In reading this study, I was happy to hear that years later, I might have dodged a bullet with respect to sleep “scarring.” I love studies when they work in our favor.

Now, if they could just hurry up and write a few studies about how putting hot sauce into your son’s mouth when he repeatedly yells at cute old ladies or using the “sink or swim” method in the pool actually teaches a child to swim, I’d feel like Mother of the Year.

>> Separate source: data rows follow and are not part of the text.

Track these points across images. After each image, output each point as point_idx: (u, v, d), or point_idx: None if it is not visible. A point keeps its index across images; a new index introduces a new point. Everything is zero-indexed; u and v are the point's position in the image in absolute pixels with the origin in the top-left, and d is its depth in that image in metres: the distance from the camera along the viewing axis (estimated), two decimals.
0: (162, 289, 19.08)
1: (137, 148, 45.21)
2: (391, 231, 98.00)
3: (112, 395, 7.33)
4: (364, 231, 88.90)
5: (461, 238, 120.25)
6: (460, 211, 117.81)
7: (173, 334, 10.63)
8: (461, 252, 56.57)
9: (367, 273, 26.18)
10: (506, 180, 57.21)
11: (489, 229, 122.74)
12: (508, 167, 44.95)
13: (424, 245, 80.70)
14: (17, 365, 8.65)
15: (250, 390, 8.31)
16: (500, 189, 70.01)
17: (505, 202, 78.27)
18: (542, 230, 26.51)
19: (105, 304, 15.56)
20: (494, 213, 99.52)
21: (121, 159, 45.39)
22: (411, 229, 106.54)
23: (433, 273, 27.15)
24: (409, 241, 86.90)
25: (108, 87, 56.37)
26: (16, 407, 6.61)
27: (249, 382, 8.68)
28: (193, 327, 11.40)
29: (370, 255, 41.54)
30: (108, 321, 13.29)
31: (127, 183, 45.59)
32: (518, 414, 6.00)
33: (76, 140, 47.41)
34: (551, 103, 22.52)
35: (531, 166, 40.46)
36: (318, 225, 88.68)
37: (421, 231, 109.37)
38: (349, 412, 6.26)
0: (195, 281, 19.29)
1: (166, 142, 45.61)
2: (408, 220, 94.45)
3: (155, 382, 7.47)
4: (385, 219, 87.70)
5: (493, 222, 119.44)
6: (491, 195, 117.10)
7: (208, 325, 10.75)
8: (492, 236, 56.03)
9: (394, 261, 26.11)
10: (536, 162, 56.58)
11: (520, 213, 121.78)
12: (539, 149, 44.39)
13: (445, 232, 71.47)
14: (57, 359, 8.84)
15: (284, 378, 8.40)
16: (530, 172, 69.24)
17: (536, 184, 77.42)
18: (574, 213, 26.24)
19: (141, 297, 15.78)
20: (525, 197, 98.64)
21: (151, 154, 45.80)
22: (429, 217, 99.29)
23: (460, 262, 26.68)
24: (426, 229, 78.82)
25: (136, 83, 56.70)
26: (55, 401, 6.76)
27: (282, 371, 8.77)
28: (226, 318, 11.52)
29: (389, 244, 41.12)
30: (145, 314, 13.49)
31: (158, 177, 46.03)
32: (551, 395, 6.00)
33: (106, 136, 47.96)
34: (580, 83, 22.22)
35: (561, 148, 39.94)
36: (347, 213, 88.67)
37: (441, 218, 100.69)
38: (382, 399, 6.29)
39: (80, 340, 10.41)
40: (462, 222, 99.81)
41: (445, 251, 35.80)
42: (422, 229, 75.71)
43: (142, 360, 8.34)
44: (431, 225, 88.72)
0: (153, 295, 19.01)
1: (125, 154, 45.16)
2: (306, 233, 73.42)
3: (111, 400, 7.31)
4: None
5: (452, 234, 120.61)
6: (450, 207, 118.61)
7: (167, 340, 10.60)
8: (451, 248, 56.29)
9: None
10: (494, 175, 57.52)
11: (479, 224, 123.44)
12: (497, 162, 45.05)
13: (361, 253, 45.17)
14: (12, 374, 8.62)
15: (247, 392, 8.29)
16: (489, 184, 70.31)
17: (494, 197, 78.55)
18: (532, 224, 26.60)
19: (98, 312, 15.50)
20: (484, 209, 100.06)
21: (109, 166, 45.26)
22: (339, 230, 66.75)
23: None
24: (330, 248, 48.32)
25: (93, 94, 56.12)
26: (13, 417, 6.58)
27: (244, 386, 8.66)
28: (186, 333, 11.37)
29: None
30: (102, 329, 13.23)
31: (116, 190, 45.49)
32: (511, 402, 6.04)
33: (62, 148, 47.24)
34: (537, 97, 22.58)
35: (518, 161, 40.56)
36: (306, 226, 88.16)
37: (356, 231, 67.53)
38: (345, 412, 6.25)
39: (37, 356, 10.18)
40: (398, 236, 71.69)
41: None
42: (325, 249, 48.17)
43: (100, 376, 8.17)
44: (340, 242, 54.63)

To read more on the study: http://healthland.time.com/2012/09/10/its-o-k-to-let-babies-cry-it-out-at-bedtime/

Jerie October 20, 2012 at 08:50 PM
Hello, I'd respectfully like to share my thoughts with you on your article. The research you are referring to (and all research) says to NOT leave your baby to "cry it out." The article you read actually refers to "camping out", or letting them cry for 5 minutes at a time, increasing to ten, and so on. I'm sorry to say your child's sleeping troubles sound like the typical problems a child who was left to cry it out experiences. Sometimes the problems start right away, sometimes they start later in life. But because the baby was just left to cry, they learn to associate bad feelings with sleep and going to bed. Babies who were never made to "cry it out" are harder on the parents for the first few years, until they learn ON THEIR OWN learn to fall asleep, then they have better sleep than their CIO counterparts, for the rest of their lives. Its a disservice to a human being to cause them to associate bedtime with bad feelings. ALL the research, even the recent research, says in no uncertain terms, to NOT leave your baby to cry it out! Tuning it out with ice cream and headphones is something parents do but it makes the people who parent their babies in the day and night cringe.